Show each line from the listing that includes the word "based".

**Source information**
· · · ·

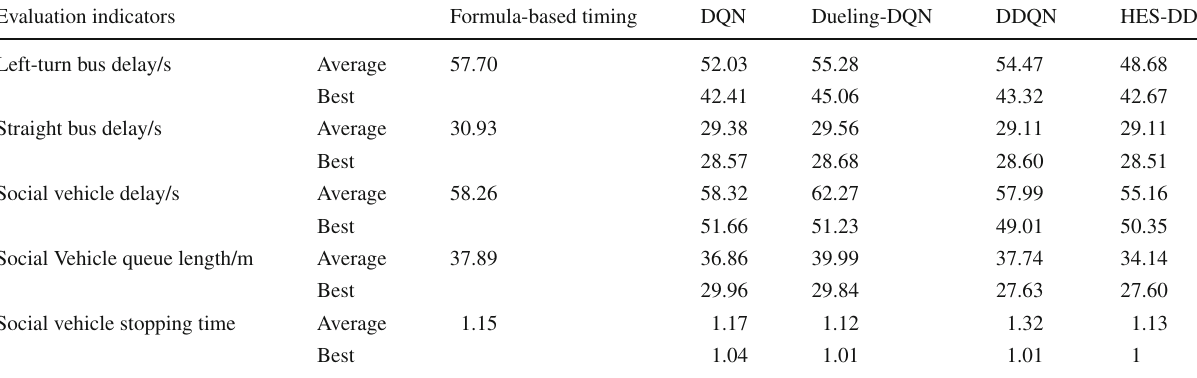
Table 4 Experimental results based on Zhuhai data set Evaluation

· · · ·

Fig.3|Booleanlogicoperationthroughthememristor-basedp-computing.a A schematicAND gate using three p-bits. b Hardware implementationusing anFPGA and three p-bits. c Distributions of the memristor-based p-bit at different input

· · · ·

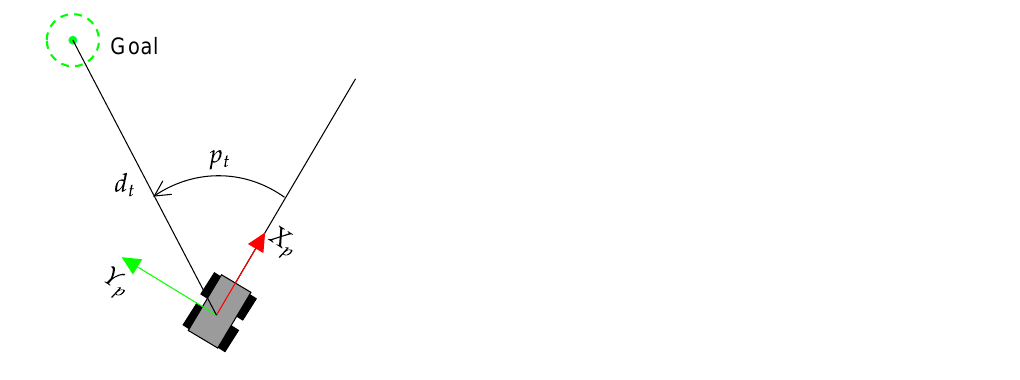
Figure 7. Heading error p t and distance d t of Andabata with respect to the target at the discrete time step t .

· · · ·

**Written response**
Table 4 Experimental results based on Zhuhai data set Evaluation
Fig.3|Booleanlogicoperationthroughthememristor-basedp-computing.a A schematicAND gate using three p-bits. b Hardware implementationusing anFPGA and three p-bits. c Distributions of the memristor-based p-bit at different input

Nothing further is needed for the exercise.